Юлия выскочила на Русановскую набережную и чуть ли не сразу увидела зеленый огонек такси. Съежилась на заднем сиденье и чуть не застонала от гнева и возмущения.
Арсен! Продал за триста рублей!
Боль обжигала ей сердце, подступала клубком к горлу, боль и гнев.
За три сотни...
Точно, настоящий шиллинг, валютчик пошлый. И дали же ему такое прозвище! Недаром, видно: за деньги все продаст...
Вдруг Юлия вспомнила, как нахально обнимался Арсен у нее на глазах с веснушчатой девчонкой на пляже. Да, Шиллинг предал ее еще тогда, она все время была для него игрушкой, вот и продал, когда дорого заплатили.
Юлия почувствовала, как слезы набежали на глаза — вытерла аккуратно, чтоб не размазать тушь на ресницах. В конце концов, черт с ним, стоит ли бередить себе душу из-за какого-то подонка! Спекулянт и фарцовщик, привык торговать всем, и нет для него ничего святого.

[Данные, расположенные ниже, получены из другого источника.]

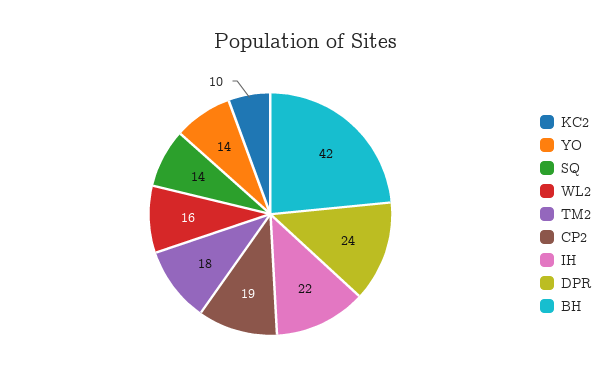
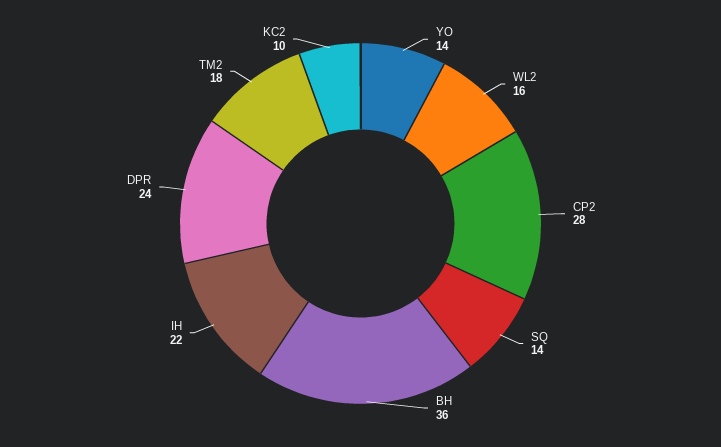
CP2: 19 -> 28
BH: 42 -> 36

Но ведь, подумала она также, никакая подлость не должна оставаться безнаказанной. Не простится и Шиллингу. Она снова подумала о нем не как об Арсене, а как о Шиллинге. И это немного сняло боль.
Да, не простится. Почему она должна жалеть Шиллинга? Каждому свое — по заслугам. Месяц прятался на их хуторе от милиции, говорил о каком-то Чебурашке, потом намекнул, что тогда, на Аскольдовой могиле, передал этому типу, истинному крокодилу, франки или доллары. Вероятно, милиция охотится за Шиллингом, и она должна сообщить...
Юлия вспомнила вежливого, статного майора, приезжавшего к ней в Дубовцы. Как его фамилия? Хубак или Хабук? По крайней мере, она точно помнит, что из уголовного розыска, и завтра найдет его. Симпатичный майор... Правда, тогда он не откликнулся на ее попытки пофлиртовать, может, был в плохом настроении или служебное рвение слишком мешало ему, все может быть, но он, безусловно, симпатичный...
Юлия приободрилась, смахнула с ресниц слезы — жизнь снова начинала нравиться ей.